In 2004, BT Group, the UK’s largest ISP, introduced its Cleanfeed content blocking system technology, which blocks illegal content blacklisted by the Internet Watch Foundation (IWF). The IWF is a charity that provides the child abuse image content URL list (CAIC list) to the police, government and ISPs to enable the blocking of obscene content online. Other ISPs began to adopt Cleanfeed or some version of it, and by mid 2008, 95% of consumer broadband connections passed through the blocking technology.

The confidential CAIC list contains specific URLs of pages, rather than entire sites, to be blocked. IWF provides a less confidential list of the IP addresses of sites potentially containing blocked pages to ISPs. Under the Cleanfeed system, if edge routers encounter traffic with a destination IP matching one on this list, it redirects the suspicious traffic to transparent HTTP proxy servers hosting filters that check HTTP requests against URLs on the IWF blacklist. For positive matches, the error message, “Website not found,” is returned. For negative matches, the traffic is simply forwarded through the proxy filter.
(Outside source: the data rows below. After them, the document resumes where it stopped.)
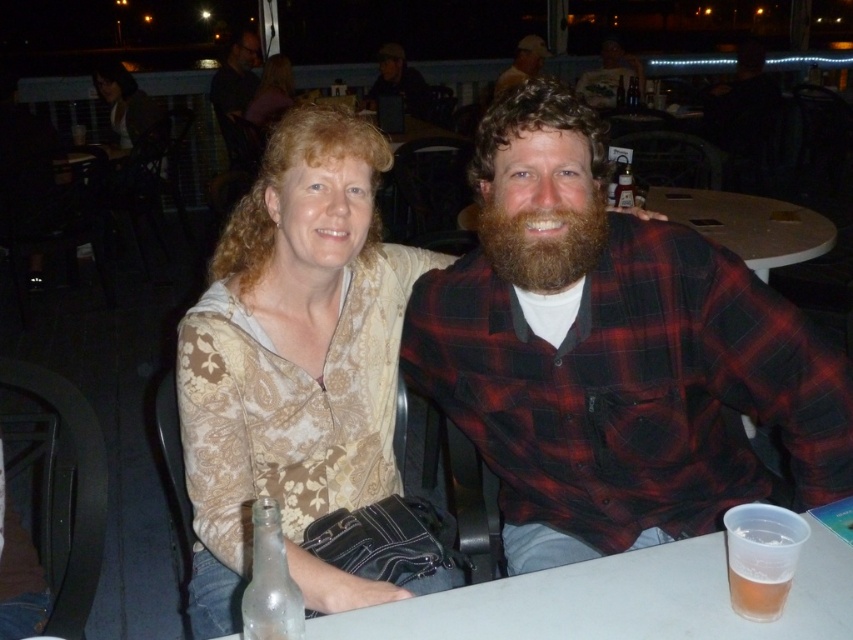
Who is lower down, bearded man at center or matte purple shirt at upper center?

matte purple shirt at upper center is lower down.

Between point (604, 96) and point (270, 67), which one is positioned in front?

Point (270, 67)

Locate an element on the screen. Image resolution: width=853 pixels, height=640 pixels. bearded man at center is located at coordinates (608, 74).

Between point (93, 83) and point (527, 61), which one is positioned in front?

Point (93, 83) is more forward.

Who is higher up, matte beige blouse at upper left or matte white cap at upper center?

matte white cap at upper center

What do you see at coordinates (129, 113) in the screenshot? The width and height of the screenshot is (853, 640). I see `matte beige blouse at upper left` at bounding box center [129, 113].

At what (x,y) coordinates should I click in order to perform the action: click on matte beige blouse at upper left. Please return your answer as a coordinate pair (x, y). Looking at the image, I should click on (129, 113).

This screenshot has height=640, width=853. What do you see at coordinates (759, 592) in the screenshot?
I see `translucent plastic cup at lower right` at bounding box center [759, 592].

Image resolution: width=853 pixels, height=640 pixels. Identify the location of translucent plastic cup at lower right. (759, 592).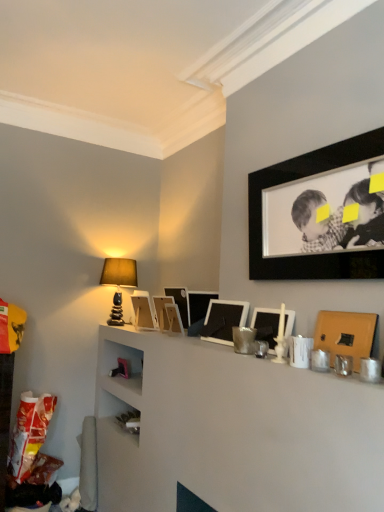
In order to face matte black picture frame at center, the fourth picture frame positioned from the front, should I rotate leftwards or rightwards?

A 4.077 degree turn to the right will do.

Measure the distance between matte white picture frame at upper center, acting as the 8th picture frame starting from the front, and camera.

matte white picture frame at upper center, acting as the 8th picture frame starting from the front, and camera are 3.13 meters apart.

In the scene shown: How much space does matte white picture frame at upper center, the first picture frame from the back, occupy vertically?

matte white picture frame at upper center, the first picture frame from the back, is 27.82 centimeters tall.

The height and width of the screenshot is (512, 384). In order to click on wooden picture frame at center, positioned as the sixth picture frame in front-to-back order in this screenshot , I will do (x=174, y=319).

Identify the location of matte black picture frame at center, which is the 5th picture frame in front-to-back order. The image size is (384, 512). (198, 304).

At what (x,y) coordinates should I click in order to perform the action: click on wooden picture frame at center, arranged as the second picture frame when viewed from the back. Please return your answer as a coordinate pair (x, y). This screenshot has width=384, height=512. Looking at the image, I should click on (162, 311).

What is the approximate height of matte stone table lamp at upper left?

matte stone table lamp at upper left is 57.11 centimeters tall.

Consider the image. How much space does matte white picture frame at center, positioned as the sixth picture frame in back-to-front order, occupy horizontally?

The width of matte white picture frame at center, positioned as the sixth picture frame in back-to-front order, is 3.56 inches.

Locate an element on the screen. This screenshot has width=384, height=512. matte black picture frame at center, placed as the fifth picture frame when sorted from back to front is located at coordinates (223, 320).

Can you confirm if matte black picture frame at center, the fourth picture frame positioned from the front, is shorter than matte gold picture frame at right, the 7th picture frame in the back-to-front sequence?

No, matte black picture frame at center, the fourth picture frame positioned from the front, is not shorter than matte gold picture frame at right, the 7th picture frame in the back-to-front sequence.

Considering the positions of objects matte black picture frame at center, placed as the fifth picture frame when sorted from back to front, and matte gold picture frame at right, the 2th picture frame in the front-to-back sequence, in the image provided, who is more to the left, matte black picture frame at center, placed as the fifth picture frame when sorted from back to front, or matte gold picture frame at right, the 2th picture frame in the front-to-back sequence,?

matte black picture frame at center, placed as the fifth picture frame when sorted from back to front, is more to the left.

Are matte black picture frame at center, the fourth picture frame positioned from the front, and matte gold picture frame at right, the 2th picture frame in the front-to-back sequence, located far from each other?

No.

Which object is closer to the camera, matte black picture frame at center, placed as the fifth picture frame when sorted from back to front, or matte gold picture frame at right, the 2th picture frame in the front-to-back sequence?

Positioned in front is matte gold picture frame at right, the 2th picture frame in the front-to-back sequence.

Can you tell me how much wooden picture frame at center, placed as the 7th picture frame when sorted from front to back, and matte black picture frame at center, which appears as the fourth picture frame when viewed from the back, differ in facing direction?

wooden picture frame at center, placed as the 7th picture frame when sorted from front to back, and matte black picture frame at center, which appears as the fourth picture frame when viewed from the back, are facing 24.9 degrees away from each other.

Considering the sizes of wooden picture frame at center, arranged as the second picture frame when viewed from the back, and matte black picture frame at center, which is the 5th picture frame in front-to-back order, in the image, is wooden picture frame at center, arranged as the second picture frame when viewed from the back, bigger or smaller than matte black picture frame at center, which is the 5th picture frame in front-to-back order,?

In the image, wooden picture frame at center, arranged as the second picture frame when viewed from the back, appears to be larger than matte black picture frame at center, which is the 5th picture frame in front-to-back order.

In the image, is wooden picture frame at center, arranged as the second picture frame when viewed from the back, on the left side or the right side of matte black picture frame at center, which is the 5th picture frame in front-to-back order?

wooden picture frame at center, arranged as the second picture frame when viewed from the back, is positioned on matte black picture frame at center, which is the 5th picture frame in front-to-back order,'s left side.

From a real-world perspective, does wooden picture frame at center, arranged as the second picture frame when viewed from the back, stand above matte black picture frame at center, which appears as the fourth picture frame when viewed from the back?

No, from a real-world perspective, wooden picture frame at center, arranged as the second picture frame when viewed from the back, is not on top of matte black picture frame at center, which appears as the fourth picture frame when viewed from the back.

From the image's perspective, relative to matte white picture frame at center, the third picture frame positioned from the front, is matte stone table lamp at upper left above or below?

Based on their image positions, matte stone table lamp at upper left is located above matte white picture frame at center, the third picture frame positioned from the front.

Based on the photo, is matte stone table lamp at upper left taller or shorter than matte white picture frame at center, positioned as the sixth picture frame in back-to-front order?

Considering their sizes, matte stone table lamp at upper left has more height than matte white picture frame at center, positioned as the sixth picture frame in back-to-front order.

Considering the relative positions of matte stone table lamp at upper left and matte white picture frame at center, positioned as the sixth picture frame in back-to-front order, in the image provided, is matte stone table lamp at upper left to the right of matte white picture frame at center, positioned as the sixth picture frame in back-to-front order, from the viewer's perspective?

No, matte stone table lamp at upper left is not to the right of matte white picture frame at center, positioned as the sixth picture frame in back-to-front order.

Can you see matte stone table lamp at upper left touching matte white picture frame at center, positioned as the sixth picture frame in back-to-front order?

There is a gap between matte stone table lamp at upper left and matte white picture frame at center, positioned as the sixth picture frame in back-to-front order.

From the image's perspective, is matte white picture frame at center, the third picture frame positioned from the front, below wooden picture frame at center, positioned as the 3th picture frame in back-to-front order?

No, from the image's perspective, matte white picture frame at center, the third picture frame positioned from the front, is not below wooden picture frame at center, positioned as the 3th picture frame in back-to-front order.

Is matte white picture frame at center, the third picture frame positioned from the front, at the right side of wooden picture frame at center, positioned as the 3th picture frame in back-to-front order?

Yes.

Is matte white picture frame at center, the third picture frame positioned from the front, thinner than wooden picture frame at center, positioned as the sixth picture frame in front-to-back order?

Yes.

You are a GUI agent. You are given a task and a screenshot of the screen. Output one action in this format:
    pyautogui.click(x=<x>, y=<y>)
    Task: Click on the table lamp behind the wooden picture frame at center, positioned as the sixth picture frame in front-to-back order
    The image size is (384, 512).
    Given the screenshot: What is the action you would take?
    pyautogui.click(x=118, y=283)

Is point (123, 278) less distant than point (172, 332)?

No, it is not.

From a real-world perspective, which is physically below, matte stone table lamp at upper left or wooden picture frame at center, positioned as the 3th picture frame in back-to-front order?

In real-world perspective, wooden picture frame at center, positioned as the 3th picture frame in back-to-front order, is lower.

In terms of height, does matte stone table lamp at upper left look taller or shorter compared to wooden picture frame at center, positioned as the 3th picture frame in back-to-front order?

Considering their sizes, matte stone table lamp at upper left has more height than wooden picture frame at center, positioned as the 3th picture frame in back-to-front order.

Is matte white picture frame at upper center, the first picture frame from the back, surrounding black matte picture frame at upper right, arranged as the eighth picture frame when viewed from the back?

Actually, black matte picture frame at upper right, arranged as the eighth picture frame when viewed from the back, is outside matte white picture frame at upper center, the first picture frame from the back.

Is matte white picture frame at upper center, the first picture frame from the back, to the left of black matte picture frame at upper right, which ranks as the first picture frame in front-to-back order, from the viewer's perspective?

Yes.

Which is behind, point (140, 295) or point (253, 192)?

The point (140, 295) is farther from the camera.

Relative to black matte picture frame at upper right, arranged as the eighth picture frame when viewed from the back, is matte white picture frame at upper center, the first picture frame from the back, in front or behind?

In the image, matte white picture frame at upper center, the first picture frame from the back, appears behind black matte picture frame at upper right, arranged as the eighth picture frame when viewed from the back.

Considering the sizes of black matte picture frame at upper right, which ranks as the first picture frame in front-to-back order, and matte black picture frame at center, the fourth picture frame positioned from the front, in the image, is black matte picture frame at upper right, which ranks as the first picture frame in front-to-back order, wider or thinner than matte black picture frame at center, the fourth picture frame positioned from the front,?

Clearly, black matte picture frame at upper right, which ranks as the first picture frame in front-to-back order, has less width compared to matte black picture frame at center, the fourth picture frame positioned from the front.

Is black matte picture frame at upper right, arranged as the eighth picture frame when viewed from the back, facing away from matte black picture frame at center, the fourth picture frame positioned from the front?

No, matte black picture frame at center, the fourth picture frame positioned from the front, is not at the back of black matte picture frame at upper right, arranged as the eighth picture frame when viewed from the back.

From a real-world perspective, who is located lower, black matte picture frame at upper right, which ranks as the first picture frame in front-to-back order, or matte black picture frame at center, placed as the fifth picture frame when sorted from back to front?

From a 3D spatial view, matte black picture frame at center, placed as the fifth picture frame when sorted from back to front, is below.

How far apart are black matte picture frame at upper right, which ranks as the first picture frame in front-to-back order, and matte black picture frame at center, placed as the fifth picture frame when sorted from back to front?

black matte picture frame at upper right, which ranks as the first picture frame in front-to-back order, is 20.46 inches away from matte black picture frame at center, placed as the fifth picture frame when sorted from back to front.

This screenshot has height=512, width=384. I want to click on picture frame that is the 3rd object to the right of the matte black picture frame at center, the fourth picture frame positioned from the front, starting at the anchor, so click(x=345, y=334).

The height and width of the screenshot is (512, 384). I want to click on the 1st picture frame positioned below the matte black picture frame at center, which appears as the fourth picture frame when viewed from the back (from a real-world perspective), so click(x=162, y=311).

Which object lies nearer to the anchor point matte stone table lamp at upper left, matte black picture frame at center, which appears as the fourth picture frame when viewed from the back, or matte white picture frame at center, positioned as the sixth picture frame in back-to-front order?

matte black picture frame at center, which appears as the fourth picture frame when viewed from the back.

Based on their spatial positions, is wooden picture frame at center, placed as the 7th picture frame when sorted from front to back, or matte gold picture frame at right, the 7th picture frame in the back-to-front sequence, closer to wooden picture frame at center, positioned as the sixth picture frame in front-to-back order?

wooden picture frame at center, placed as the 7th picture frame when sorted from front to back, is closer to wooden picture frame at center, positioned as the sixth picture frame in front-to-back order.

Considering their positions, is matte black picture frame at center, which is the 5th picture frame in front-to-back order, positioned closer to matte gold picture frame at right, the 7th picture frame in the back-to-front sequence, than matte black picture frame at center, the fourth picture frame positioned from the front?

Among the two, matte black picture frame at center, the fourth picture frame positioned from the front, is located nearer to matte gold picture frame at right, the 7th picture frame in the back-to-front sequence.

Estimate the real-world distances between objects in this image. Which object is closer to matte black picture frame at center, which appears as the fourth picture frame when viewed from the back, black matte picture frame at upper right, arranged as the eighth picture frame when viewed from the back, or matte gold picture frame at right, the 7th picture frame in the back-to-front sequence?

black matte picture frame at upper right, arranged as the eighth picture frame when viewed from the back, is closer to matte black picture frame at center, which appears as the fourth picture frame when viewed from the back.

Based on their spatial positions, is matte stone table lamp at upper left or black matte picture frame at upper right, arranged as the eighth picture frame when viewed from the back, further from matte white picture frame at center, positioned as the sixth picture frame in back-to-front order?

matte stone table lamp at upper left lies further to matte white picture frame at center, positioned as the sixth picture frame in back-to-front order, than the other object.

When comparing their distances from matte gold picture frame at right, the 7th picture frame in the back-to-front sequence, does matte white picture frame at center, positioned as the sixth picture frame in back-to-front order, or matte black picture frame at center, the fourth picture frame positioned from the front, seem further?

matte black picture frame at center, the fourth picture frame positioned from the front, is further to matte gold picture frame at right, the 7th picture frame in the back-to-front sequence.

In the scene shown: Looking at the image, which one is located further to wooden picture frame at center, positioned as the sixth picture frame in front-to-back order, matte gold picture frame at right, the 7th picture frame in the back-to-front sequence, or black matte picture frame at upper right, arranged as the eighth picture frame when viewed from the back?

matte gold picture frame at right, the 7th picture frame in the back-to-front sequence.

Based on their spatial positions, is matte gold picture frame at right, the 7th picture frame in the back-to-front sequence, or matte black picture frame at center, the fourth picture frame positioned from the front, further from matte black picture frame at center, which appears as the fourth picture frame when viewed from the back?

matte gold picture frame at right, the 7th picture frame in the back-to-front sequence, is further to matte black picture frame at center, which appears as the fourth picture frame when viewed from the back.

I want to click on picture frame between wooden picture frame at center, positioned as the sixth picture frame in front-to-back order, and matte white picture frame at upper center, acting as the 8th picture frame starting from the front, from front to back, so (162, 311).

This screenshot has width=384, height=512. I want to click on picture frame between black matte picture frame at upper right, which ranks as the first picture frame in front-to-back order, and matte white picture frame at center, the third picture frame positioned from the front, vertically, so click(x=345, y=334).

Locate an element on the screen. This screenshot has height=512, width=384. picture frame situated between wooden picture frame at center, arranged as the second picture frame when viewed from the back, and matte black picture frame at center, which is the 5th picture frame in front-to-back order, from left to right is located at coordinates (174, 319).

This screenshot has height=512, width=384. Find the location of `picture frame between matte black picture frame at center, placed as the fifth picture frame when sorted from back to front, and wooden picture frame at center, positioned as the 3th picture frame in back-to-front order, in the front-back direction`. picture frame between matte black picture frame at center, placed as the fifth picture frame when sorted from back to front, and wooden picture frame at center, positioned as the 3th picture frame in back-to-front order, in the front-back direction is located at coordinates (198, 304).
On December 5, 2008, IWF blacklisted a Wikipedia article on the Scorpions album, Virgin Killer, because the album cover featured a potentially illegal image of a young girl posing nude; six ISPs in the UK began to block the content. Though the Cleanfeed system was designed to be able to block single pages, it could not anticipate certain site behavior—because all traffic to Wikipedia was routing through small numbers of proxies, from Wikipedia’s vantage point, all of the incoming users belonged to the same IP range. Because Wikipedia couldn’t distinguish between legitimate users and those abusing the site, it blocked the ability to edit pages for these users. After a deluge of complaints, the IWF removed the album’s article from its blacklist on December 9.

Apart from any negative externalities, Cleanfeed has also received a lot of criticism for being a virtually invisible censorship mechanism. Because the list of blocked sites is confidential and because blocked sites return only 404 errors, users can’t tell if they’re being blocked by Cleanfeed, experiencing connection issues, or encountering a genuine 404 error. Cleanfeed’s reach can be easily extended to encompass blocking sites unrelated to child pornography, as it was used in 2011 to block NewzBin2, a copyright-infringing website. Many users are concerned that Cleanfeed could very easily morph into an opaque, increasingly restrictive censorship system reaching into every area of the Internet. Though the UK’s history is steeped in traditions of free speech and democracy, it’s interesting to see that censorship technologies deployed within the country are more advanced, harder to circumvent and potentially more far-reaching than even countries with repressive regimes, as we’ve explored in the above examples.

An Uncertain Future

During its short history, the Internet has evolved into an incredibly powerful tool for disseminating information and organizing movements around the world. On the other side, a number of national governments have accomplished what many thought was impossible—manipulating network infrastructures to pave the way for Internet censorship. The Internet’s increasingly large role in political, cultural and legal affairs has transformed it into a new, digital battleground, often for protesting citizens and their governments. In the coming years, it will be fascinating to watch as both sides push the Internet to new heights beyond what it was ever intended to do.